US Treasury Secretary: There are several options for confiscating frozen Russian assets Photo: US Treasury Secretary Janet Yellen (Getty Images)

Direct arrest of Russian assets located in Western countries is justified, but it's only one possible option, as frozen funds can also serve as collateral for loans in the market to help Ukraine, stated US Treasury Secretary Janet Yellen.

"That's an option that's been discussed. The leaders (G7 - ed.) have asked us to give them a range of options," Yellen said in response to a question about whether transferring interest on Russian assets to issue bonds or loans for Ukraine is the main option.

According to her, "The Europeans have taken a very constructive step and that is most of Russian assets held in Belgium ... have now converted to cash and Euroclear earns interest on those assets."
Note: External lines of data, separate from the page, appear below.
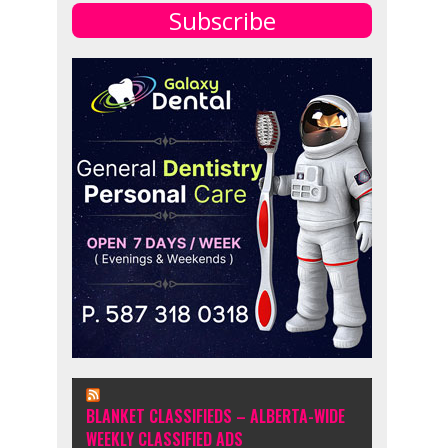
Subscribe
BLANKET CLASSIFIEDS – ALBERTA-WIDE
WEEKLY CLASSIFIED ADS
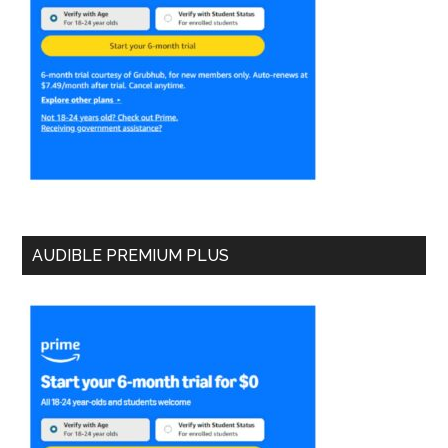
AUDIBLE PREMIUM PLUS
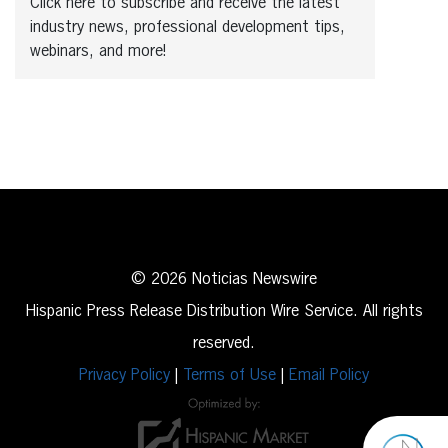
Click here to subscribe and receive the latest
industry news, professional development tips,
webinars, and more!
© 2026 Noticias Newswire
Hispanic Press Release Distribution Wire Service. All rights
reserved.
Privacy Policy
|
Terms of Use
|
Email Policy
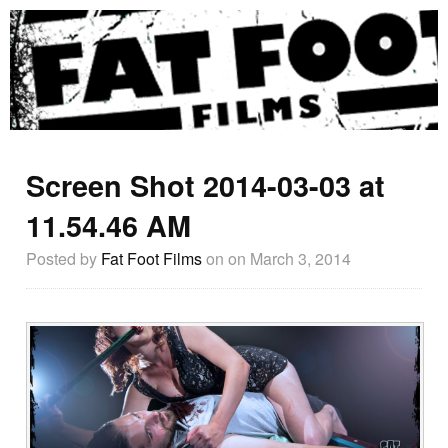
Screen Shot 2014-03-03 at
11.54.46 AM
Posted by
Fat Foot Films
on
on March 3, 2014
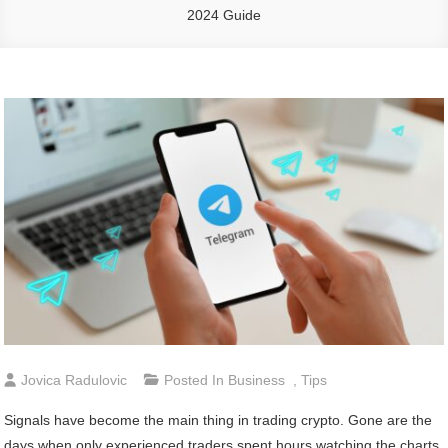
2024 Guide
Jovica Radulovic
Posted In
Business
,
Tips
Signals have become the main thing in trading crypto. Gone are the
days when only experienced traders spent hours watching the charts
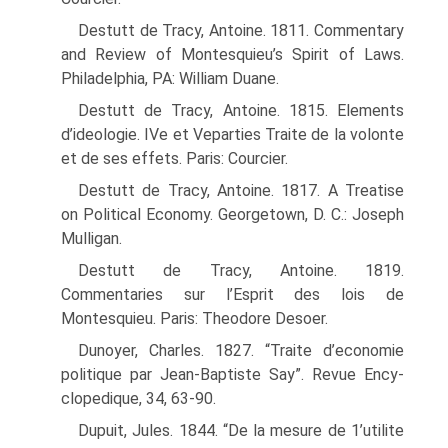
Destutt de Tracy, Antoine. 1811. Commentary
and Review of Montesquieu’s Spirit of Laws.
Philadelphia, PA: William Duane.
Destutt de Tracy, Antoine. 1815. Elements
d’ideologie. IVe et Veparties Traite de la volonte
et de ses effets. Paris: Courcier.
Destutt de Tracy, Antoine. 1817. A Treatise
on Political Economy. Georgetown, D. C.: Joseph
Mulligan.
Destutt de Tracy, Antoine. 1819.
Commentaries sur l’Esprit des lois de
Montesquieu. Paris: Theodore Desoer.
Dunoyer, Charles. 1827. “Traite d’economie
politique par Jean-Baptiste Say”. Revue Ency-
clopedique, 34, 63-90.
Dupuit, Jules. 1844. “De la mesure de 1’utilite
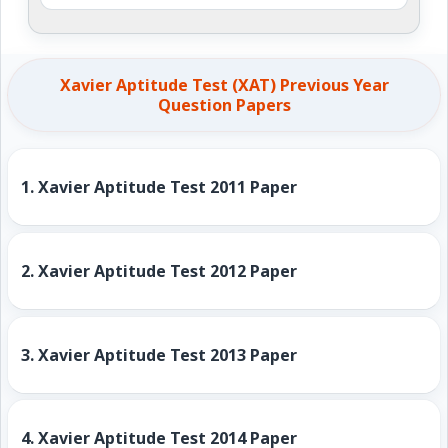
Xavier Aptitude Test (XAT) Previous Year
Question Papers
1.
Xavier Aptitude Test 2011 Paper
2.
Xavier Aptitude Test 2012 Paper
3.
Xavier Aptitude Test 2013 Paper
4.
Xavier Aptitude Test 2014 Paper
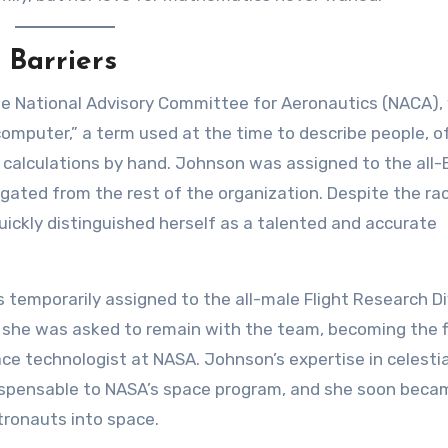
 Barriers
he National Advisory Committee for Aeronautics (NACA),
omputer,” a term used at the time to describe people, o
lculations by hand. Johnson was assigned to the all-
ted from the rest of the organization. Despite the rac
uickly distinguished herself as a talented and accurate
temporarily assigned to the all-male Flight Research Di
t she was asked to remain with the team, becoming the f
e technologist at NASA. Johnson’s expertise in celestia
ispensable to NASA’s space program, and she soon beca
stronauts into space.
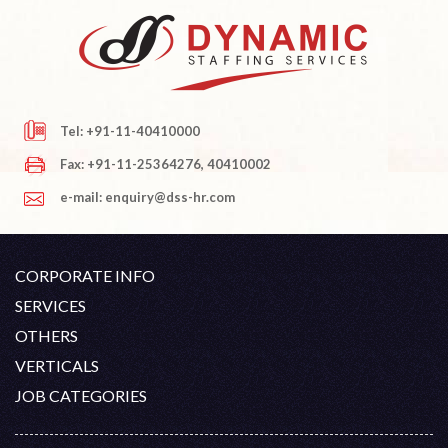
Tel: +91-11-40410000
Fax: +91-11-25364276, 40410002
e-mail: enquiry@dss-hr.com
CORPORATE INFO
Company Profile
SERVICES
Founder's Note
White Collar Recruitment
OTHERS
Director's Note
Blue Collar Recruitment
Contact
Career At DSS
VERTICALS
History
Off Shore Outsourcing
Privacy Policy
Skill Upgradation
Engineering / Oil & Gas
JOB CATEGORIES
Organization Chart
Refund And Cancellation
Our Clients
Hospitality
Civil Construction
Term And Conditions
Blog
Healthcare
Electrical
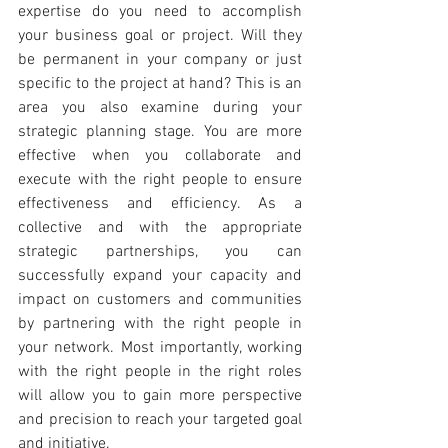
expertise do you need to accomplish 
your business goal or project. Will they 
be permanent in your company or just 
specific to the project at hand? This is an 
area you also examine during your 
strategic planning stage. You are more 
effective when you collaborate and 
execute with the right people to ensure 
effectiveness and efficiency. As a 
collective and with the appropriate 
strategic partnerships, you can 
successfully expand your capacity and 
impact on customers and communities 
by partnering with the right people in 
your network. Most importantly, working 
with the right people in the right roles 
will allow you to gain more perspective 
and precision to reach your targeted goal 
and initiative.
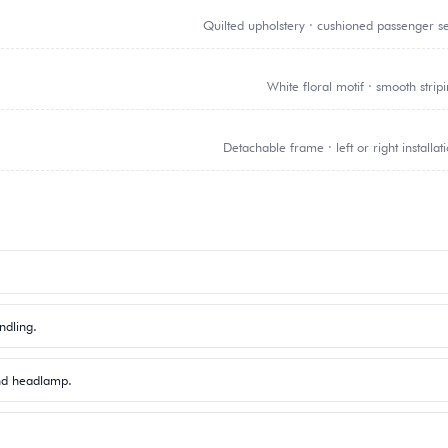
Quilted upholstery · cushioned passenger s
White floral motif · smooth strip
Detachable frame · left or right installat
ndling.
und headlamp.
"The European Union has agreed to segregate that interest and essentially move forward on a program in which it can be transferred to Ukraine. That is an approach that could be broadly supported by countries that are concerned about seizure of assets ... there are a range of options," the US Treasury Secretary noted.

Confiscation of frozen Russian assets

Western countries have frozen over $300 billion of Russian assets since the full-scale war in Ukraine began.

Confiscating them has proven difficult due to legal and reputational risks. Therefore, the US and G7 countries are considering several options. Specifically, they are exploring the idea of transferring income from Russian assets to Ukraine for purchasing weaponry.

Furthermore, suggestions have been made for Russian assets to be transferred to Ukraine as compensation for Russia's invasion.

Earlier, Vice President of the European Commission, Valdis Dombrovskis, stated that the $300 billion worth of frozen Russian assets could be used as collateral for providing loans to Ukraine.

Additionally, as reported by American media, the significant aid package from the US to Ukraine and other allies, signed by President Joe Biden on April 24, also allows his administration to confiscate Russian state assets and use them for Ukraine's benefit. However, the US is unlikely to do so without the consent of other G7 members and the European Union.

G7 countries intend to discuss the US proposal to confiscate income from Russian assets for the benefit of Ukraine at the June summit.